▸ INFORMATION SUPPLIED
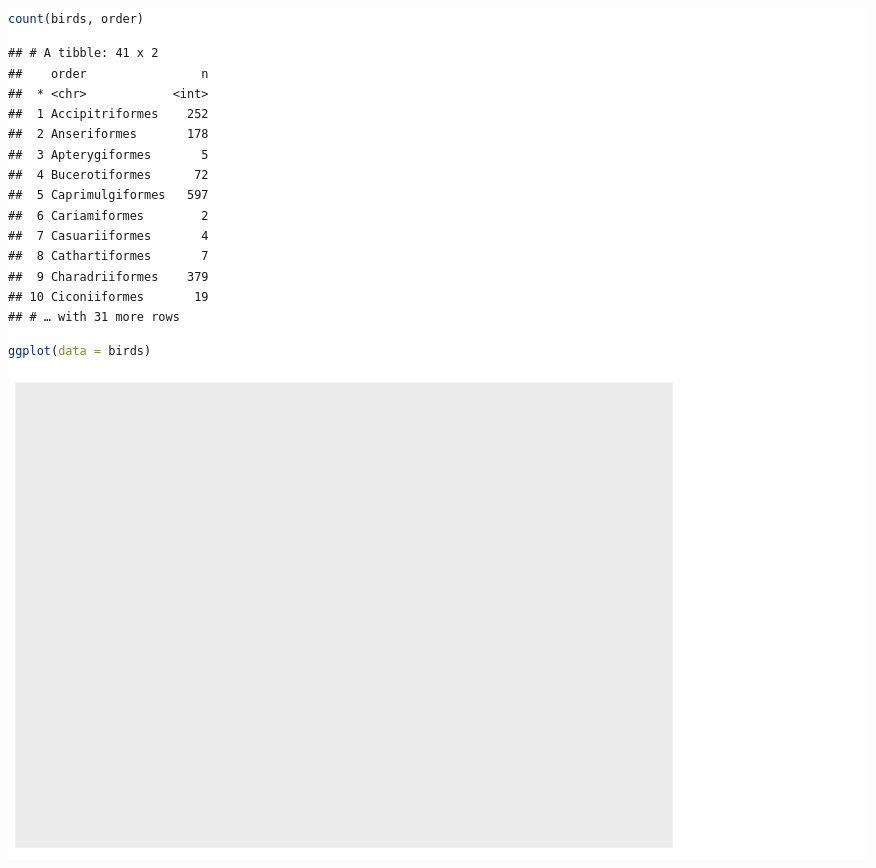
 ``` r
count(birds, order)
```

    ## # A tibble: 41 x 2
    ##    order                n
    ##  * <chr>            <int>
    ##  1 Accipitriformes    252
    ##  2 Anseriformes       178
    ##  3 Apterygiformes       5
    ##  4 Bucerotiformes      72
    ##  5 Caprimulgiformes   597
    ##  6 Cariamiformes        2
    ##  7 Casuariiformes       4
    ##  8 Cathartiformes       7
    ##  9 Charadriiformes    379
    ## 10 Ciconiiformes       19
    ## # … with 31 more rows

``` r
ggplot(data = birds)
```

![](lab-report_files/figure-gfm/unnamed-chunk-3-1.png)
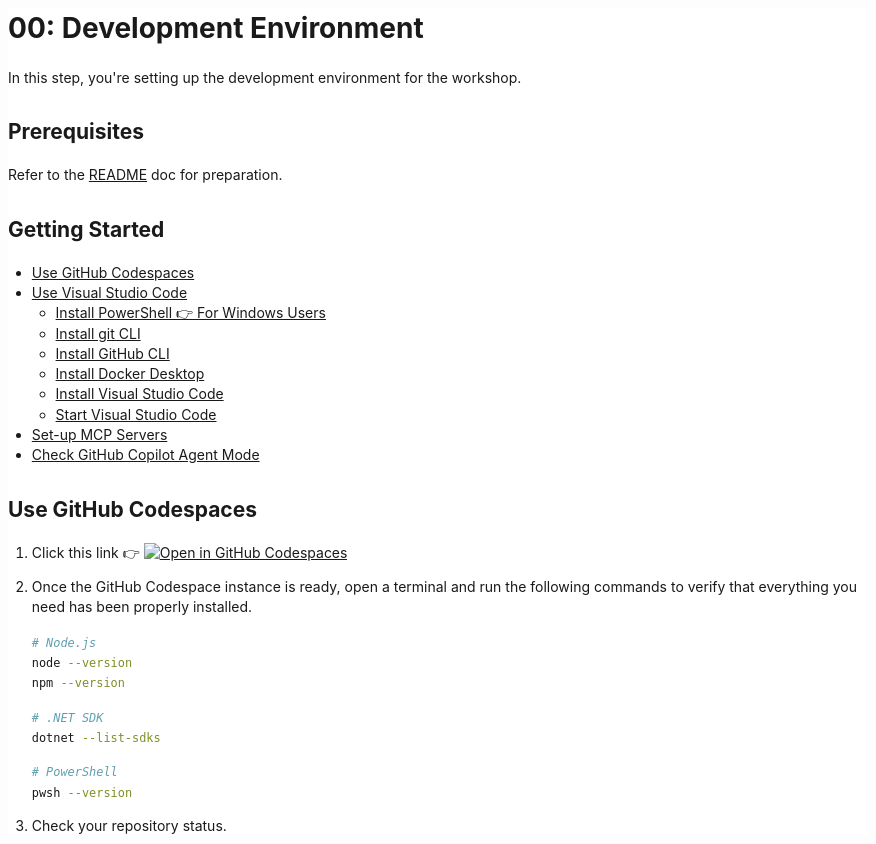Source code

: # 00: Development Environment

In this step, you're setting up the development environment for the workshop.

## Prerequisites

Refer to the [README](../README.md#prerequisites) doc for preparation.

## Getting Started

- [Use GitHub Codespaces](#use-github-codespaces)
- [Use Visual Studio Code](#use-visual-studio-code)
  - [Install PowerShell 👉 For Windows Users](#install-powershell--for-windows-users)
  - [Install git CLI](#install-git-cli)
  - [Install GitHub CLI](#install-github-cli)
  - [Install Docker Desktop](#install-docker-desktop)
  - [Install Visual Studio Code](#install-visual-studio-code)
  - [Start Visual Studio Code](#start-visual-studio-code)
- [Set-up MCP Servers](#set-up-mcp-servers)
- [Check GitHub Copilot Agent Mode](#check-github-copilot-agent-mode)

## Use GitHub Codespaces

1. Click this link 👉 [![Open in GitHub Codespaces](https://github.com/codespaces/badge.svg)](https://codespaces.new/Azure-Samples/mcp-workshop-dotnet)

1. Once the GitHub Codespace instance is ready, open a terminal and run the following commands to verify that everything you need has been properly installed.

    ```bash
    # Node.js
    node --version
    npm --version
    ```

    ```bash
    # .NET SDK
    dotnet --list-sdks
    ```

    ```bash
    # PowerShell
    pwsh --version
    ```

1. Check your repository status.
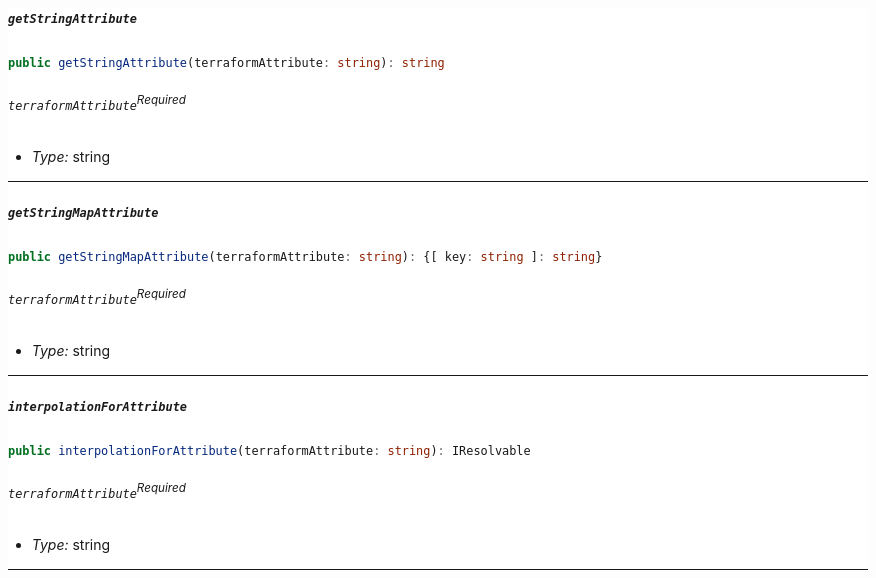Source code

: ##### `getStringAttribute` <a name="getStringAttribute" id="@cdktf/provider-databricks.dataDatabricksMwsNetworkConnectivityConfigs.DataDatabricksMwsNetworkConnectivityConfigs.getStringAttribute"></a>

```typescript
public getStringAttribute(terraformAttribute: string): string
```

###### `terraformAttribute`<sup>Required</sup> <a name="terraformAttribute" id="@cdktf/provider-databricks.dataDatabricksMwsNetworkConnectivityConfigs.DataDatabricksMwsNetworkConnectivityConfigs.getStringAttribute.parameter.terraformAttribute"></a>

- *Type:* string

---

##### `getStringMapAttribute` <a name="getStringMapAttribute" id="@cdktf/provider-databricks.dataDatabricksMwsNetworkConnectivityConfigs.DataDatabricksMwsNetworkConnectivityConfigs.getStringMapAttribute"></a>

```typescript
public getStringMapAttribute(terraformAttribute: string): {[ key: string ]: string}
```

###### `terraformAttribute`<sup>Required</sup> <a name="terraformAttribute" id="@cdktf/provider-databricks.dataDatabricksMwsNetworkConnectivityConfigs.DataDatabricksMwsNetworkConnectivityConfigs.getStringMapAttribute.parameter.terraformAttribute"></a>

- *Type:* string

---

##### `interpolationForAttribute` <a name="interpolationForAttribute" id="@cdktf/provider-databricks.dataDatabricksMwsNetworkConnectivityConfigs.DataDatabricksMwsNetworkConnectivityConfigs.interpolationForAttribute"></a>

```typescript
public interpolationForAttribute(terraformAttribute: string): IResolvable
```

###### `terraformAttribute`<sup>Required</sup> <a name="terraformAttribute" id="@cdktf/provider-databricks.dataDatabricksMwsNetworkConnectivityConfigs.DataDatabricksMwsNetworkConnectivityConfigs.interpolationForAttribute.parameter.terraformAttribute"></a>

- *Type:* string

---

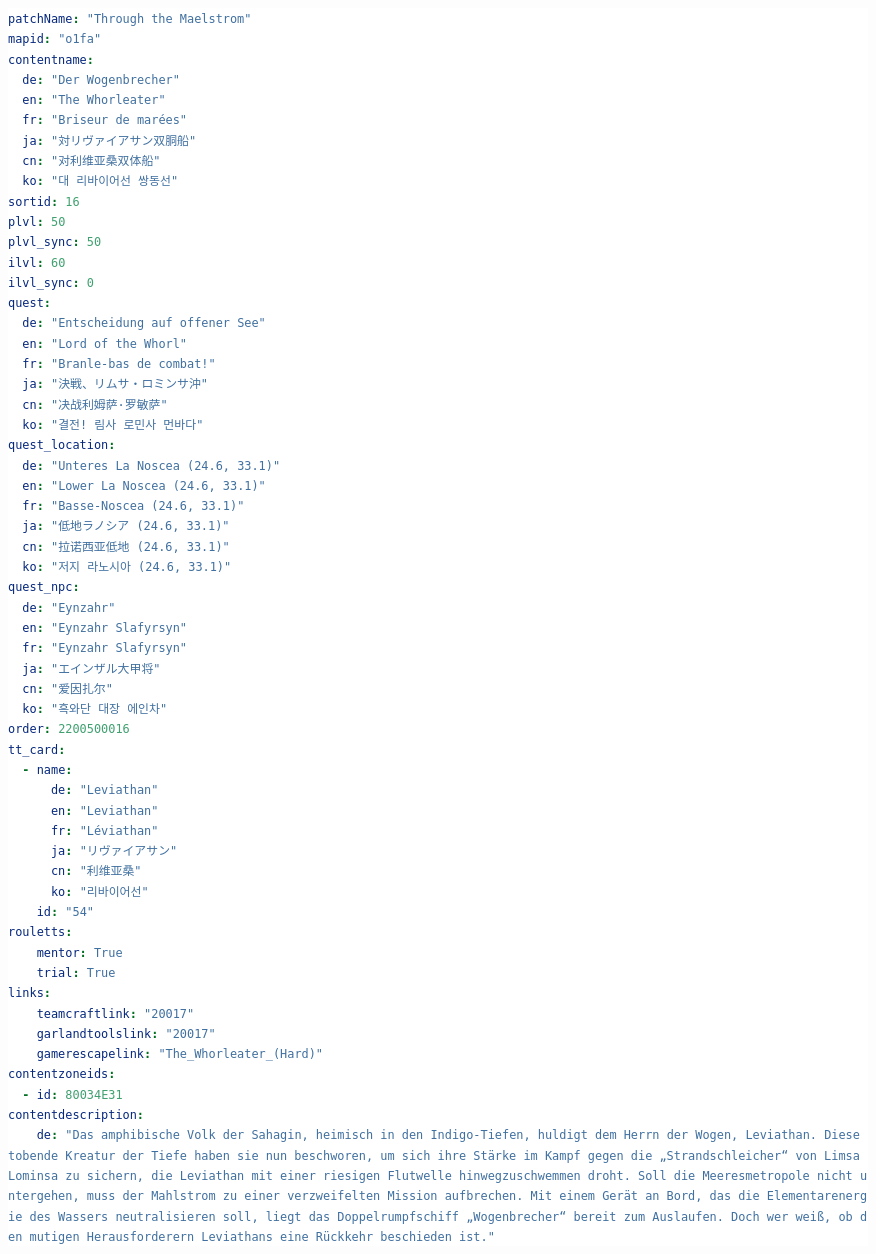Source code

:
 ```yaml
patchName: "Through the Maelstrom"
mapid: "o1fa"
contentname:
  de: "Der Wogenbrecher"
  en: "The Whorleater"
  fr: "Briseur de marées"
  ja: "対リヴァイアサン双胴船"
  cn: "对利维亚桑双体船"
  ko: "대 리바이어선 쌍동선"
sortid: 16
plvl: 50
plvl_sync: 50
ilvl: 60
ilvl_sync: 0
quest:
  de: "Entscheidung auf offener See"
  en: "Lord of the Whorl"
  fr: "Branle-bas de combat!"
  ja: "決戦、リムサ・ロミンサ沖"
  cn: "决战利姆萨·罗敏萨"
  ko: "결전! 림사 로민사 먼바다"
quest_location:
  de: "Unteres La Noscea (24.6, 33.1)"
  en: "Lower La Noscea (24.6, 33.1)"
  fr: "Basse-Noscea (24.6, 33.1)"
  ja: "低地ラノシア (24.6, 33.1)"
  cn: "拉诺西亚低地 (24.6, 33.1)"
  ko: "저지 라노시아 (24.6, 33.1)"
quest_npc:
  de: "Eynzahr"
  en: "Eynzahr Slafyrsyn"
  fr: "Eynzahr Slafyrsyn"
  ja: "エインザル大甲将"
  cn: "爱因扎尔"
  ko: "흑와단 대장 에인차"
order: 2200500016
tt_card:
  - name:
      de: "Leviathan"
      en: "Leviathan"
      fr: "Léviathan"
      ja: "リヴァイアサン"
      cn: "利维亚桑"
      ko: "리바이어선"
    id: "54"
rouletts:
    mentor: True
    trial: True
links:
    teamcraftlink: "20017"
    garlandtoolslink: "20017"
    gamerescapelink: "The_Whorleater_(Hard)"
contentzoneids:
  - id: 80034E31
contentdescription:
    de: "Das amphibische Volk der Sahagin, heimisch in den Indigo-Tiefen, huldigt dem Herrn der Wogen, Leviathan. Diese tobende Kreatur der Tiefe haben sie nun beschworen, um sich ihre Stärke im Kampf gegen die „Strandschleicher“ von Limsa Lominsa zu sichern, die Leviathan mit einer riesigen Flutwelle hinwegzuschwemmen droht. Soll die Meeresmetropole nicht untergehen, muss der Mahlstrom zu einer verzweifelten Mission aufbrechen. Mit einem Gerät an Bord, das die Elementarenergie des Wassers neutralisieren soll, liegt das Doppelrumpfschiff „Wogenbrecher“ bereit zum Auslaufen. Doch wer weiß, ob den mutigen Herausforderern Leviathans eine Rückkehr beschieden ist."
```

▸ WHAT YOU WILL DO
Where in the records does the string "Visual" appear? Copy every line that has it.

▸ ANSWER TO THIS EXERCISE
- [Use Visual Studio Code](#use-visual-studio-code)
  - [Install Visual Studio Code](#install-visual-studio-code)
  - [Start Visual Studio Code](#start-visual-studio-code)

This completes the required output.